Mentions
This page describes how alternative mentions of datasets were identified across the Scholar Data corpus. Unlike formal citations, alternative mentions capture dataset reuse in contexts where standard citation practices are less common or not established, such as code repositories, machine learning models, and patents.
Sources
Software Heritage
Software, such as computational models, AI/ML pipelines, and similar outputs, frequently reuses datasets without producing a formal citation. To identify this kind of reuse at scale, the Software Heritage (SWH) archive was used. It is the world's largest public collection of source code, preserving the development history of over 250 million projects from platforms like GitHub and GitLab.
As a first approximation, mentions of dataset identifiers in the README files of GitHub repositories were used as an indicator of dataset reuse. The Software Heritage Graph Dataset, which is a fully deduplicated representation of the archive stored in Apache Parquet format and accessible via Amazon Athena, was used to isolate the unique content hashes (SWHIDs) of all README files from GitHub repositories. Queries were constructed to retain only the latest version of READMEs (matching readme.md, readme, and readme.txt) from main or master branches. Repository creation date was extracted as an approximation of the mention date for weighted mention count calculation.
This process yielded the SWHIDs of 220M+ GitHub READMEs, which were processed across six parallel Amazon EC2 instances. README content was streamed and scanned with regex patterns for DOI and EMDB identifiers. Matched identifiers were then cross-referenced against the Scholar Data dataset corpus to isolate mentions to tracked datasets.
Hugging Face
To complement the analysis of code repositories, dataset reuse was also investigated in open-source machine learning models hosted on the Hugging Face Hub, the central platform for sharing pre-trained models, datasets, and demo applications in the ML community, hosting over 2 million public models.
A targeted extraction pipeline using the Hugging Face Hub API was developed to scan 2.2M+ model cards (as of January 2026) for DOI and EMDB identifier patterns. Model cards are standardized documentation files recommended by Hugging Face when sharing a model.

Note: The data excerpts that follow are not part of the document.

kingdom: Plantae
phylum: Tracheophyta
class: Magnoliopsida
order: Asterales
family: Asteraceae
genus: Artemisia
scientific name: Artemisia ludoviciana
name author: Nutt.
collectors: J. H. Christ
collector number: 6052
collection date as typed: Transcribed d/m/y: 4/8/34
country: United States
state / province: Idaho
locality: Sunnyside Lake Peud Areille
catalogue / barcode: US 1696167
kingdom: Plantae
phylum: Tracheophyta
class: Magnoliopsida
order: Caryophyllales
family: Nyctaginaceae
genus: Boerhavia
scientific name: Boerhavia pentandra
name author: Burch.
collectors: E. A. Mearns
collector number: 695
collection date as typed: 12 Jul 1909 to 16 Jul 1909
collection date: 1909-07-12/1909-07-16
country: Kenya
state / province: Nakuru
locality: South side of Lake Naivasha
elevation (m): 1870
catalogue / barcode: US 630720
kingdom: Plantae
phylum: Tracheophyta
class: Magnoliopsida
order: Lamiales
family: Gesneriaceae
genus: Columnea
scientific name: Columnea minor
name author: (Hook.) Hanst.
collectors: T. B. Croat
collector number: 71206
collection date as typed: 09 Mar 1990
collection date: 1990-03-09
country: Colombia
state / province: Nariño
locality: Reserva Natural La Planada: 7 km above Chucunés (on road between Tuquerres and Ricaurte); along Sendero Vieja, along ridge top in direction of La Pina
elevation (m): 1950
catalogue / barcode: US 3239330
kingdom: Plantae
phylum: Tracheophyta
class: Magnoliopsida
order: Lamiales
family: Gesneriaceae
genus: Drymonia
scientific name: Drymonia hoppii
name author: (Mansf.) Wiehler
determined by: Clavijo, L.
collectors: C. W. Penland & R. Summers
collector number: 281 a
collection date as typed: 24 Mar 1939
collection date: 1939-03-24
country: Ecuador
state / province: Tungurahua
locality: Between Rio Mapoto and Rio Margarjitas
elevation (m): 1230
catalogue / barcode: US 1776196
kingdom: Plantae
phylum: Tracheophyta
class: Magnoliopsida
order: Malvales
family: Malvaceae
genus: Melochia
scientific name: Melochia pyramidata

Because model cards often reference internal Hugging Face dataset identifiers rather than DOIs directly, a two-stage resolution strategy was implemented: first extracting Hugging Face's internal dataset identifiers from model cards, then querying the corresponding datasets for any associated DOIs or EMDB IDs. Model publication year was also captured for weighted mention count calculation. A caching mechanism was used to deduplicate redundant queries for high-frequency datasets, and automated retry logic with exponential backoff was applied to handle API rate limiting.
USPTO Patents
To identify dataset mentions in patents, bulk data from the United States Patent and Trademark Office (USPTO) was used. USPTO provides weekly archives of all granted patents since January 2002 in XML format, well-suited for large-scale text mining.
All weekly bulk XML archives (dataset code PTGRXML) of granted patents from January 2002 to January 2026 were downloaded via the USPTO API, covering 6.4M granted patents. A pipeline was developed to parse the XML files, extract patent number and publication date, and scan for DOI and EMDB identifier mentions using regex patterns. Matched identifiers were then cross-referenced against the Scholar Data dataset corpus.
Results
Mentions from each source were saved in separate NDJSON files and then combined into a single NDJSON file. A total of 91,891 mentions to tracked datasets were identified.
| Source | Software Heritage | Hugging Face | USPTO | Total |
|---|---|---|---|---|
| DataCite | 85,014 | 5,243 | 171 | 90,428 |
| EMDB | 115 | 0 | 1,348 | 1,463 |
| Total | 85,129 | 5,243 | 1,519 | 91,891 |
Validation
Because mentions were extracted directly from source content (rather than aggregated by a dedicated citation service) a validation step was conducted to confirm extraction accuracy. For each source, 50 mentions were randomly sampled and manually verified to be present in the corresponding file or document.
Note that validation confirmed the presence of identifier strings in the source content, not actual dataset usage. The current approach counts all mentions broadly, without applying additional checks to determine whether a mentioned dataset was truly used in the associated work. Given the overall scarcity of dataset citations and mentions, counting all signals is considered the right approach to incentivize data sharing at this stage.